■ **Dataset excerpt**:
────────

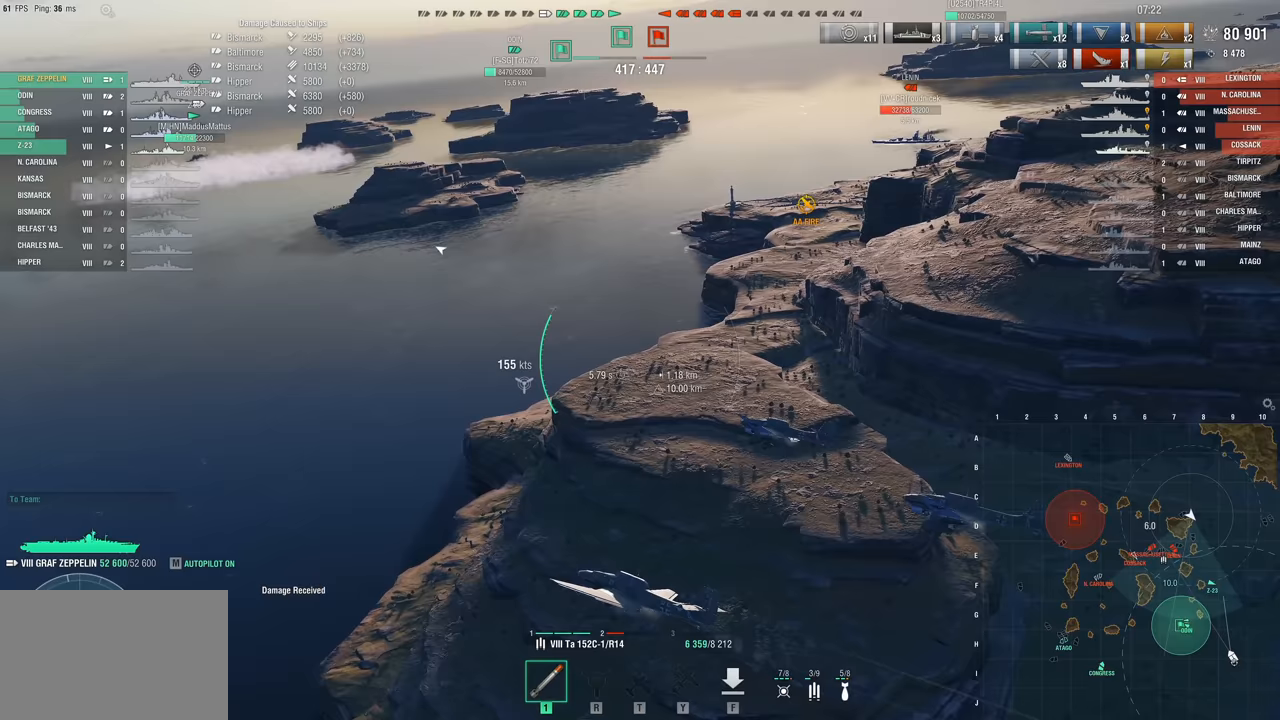
{"keys": ["d", "s"], "mouse": [], "events": []}
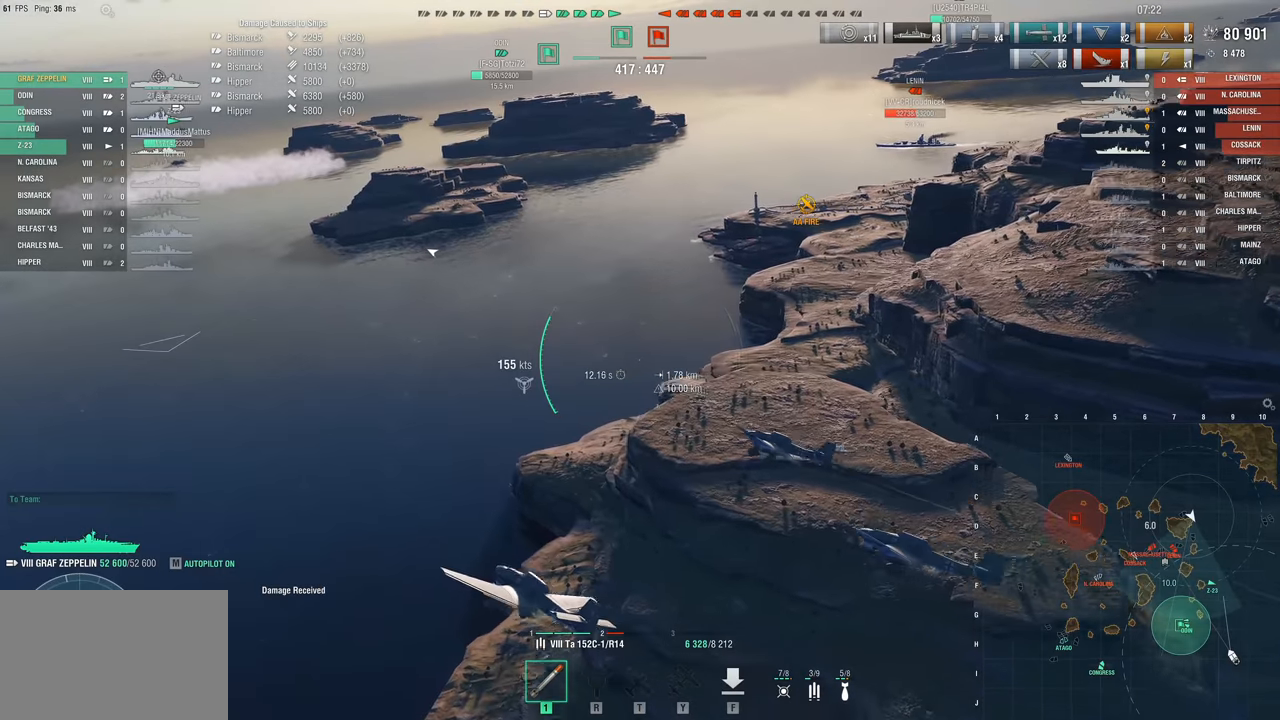
{"keys": ["d", "s"], "mouse": [], "events": []}
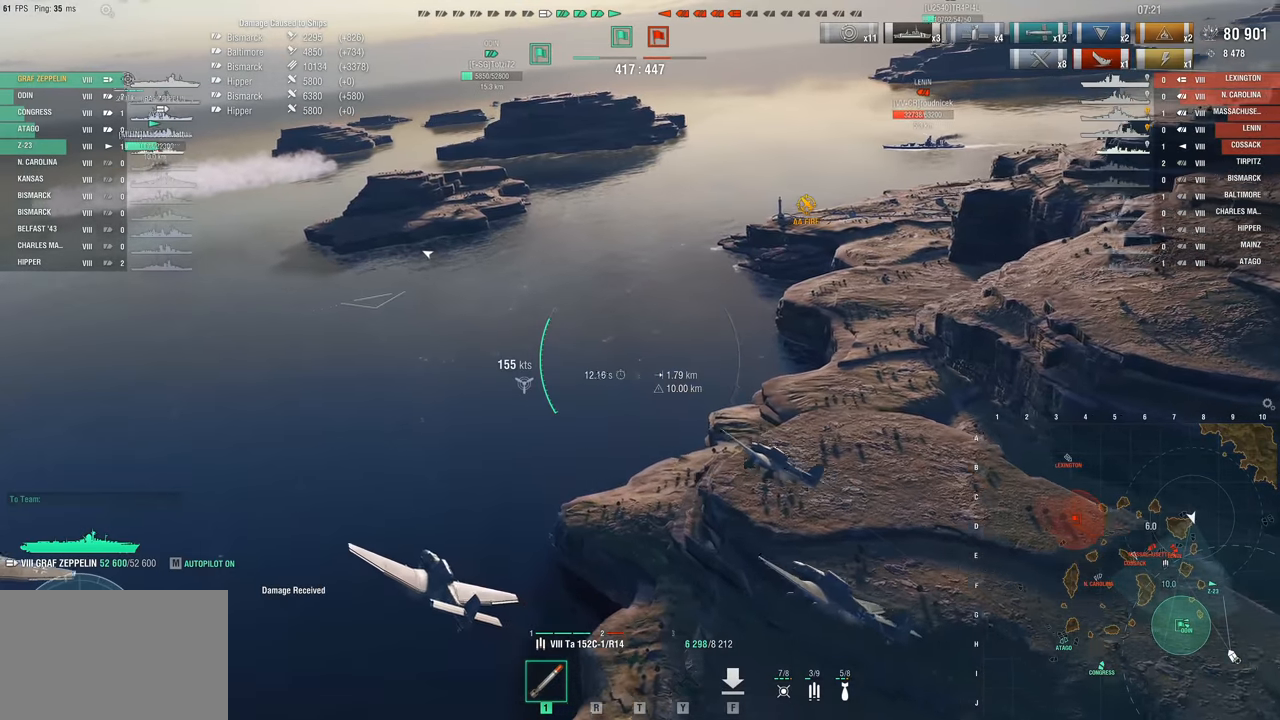
{"keys": [], "mouse": [], "events": [[17, "mouse_left", "down"], [100, "mouse_left", "up"], [150, "d", "up"], [150, "s", "up"]]}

────────

■ **Work instruction**: Word for word, write out the full listing, leaving the pictures aside.

■ **Answer to this task**:
{"keys": ["d", "s"], "mouse": [], "events": []}
{"keys": ["d", "s"], "mouse": [], "events": []}
{"keys": [], "mouse": [], "events": [[17, "mouse_left", "down"], [100, "mouse_left", "up"], [150, "d", "up"], [150, "s", "up"]]}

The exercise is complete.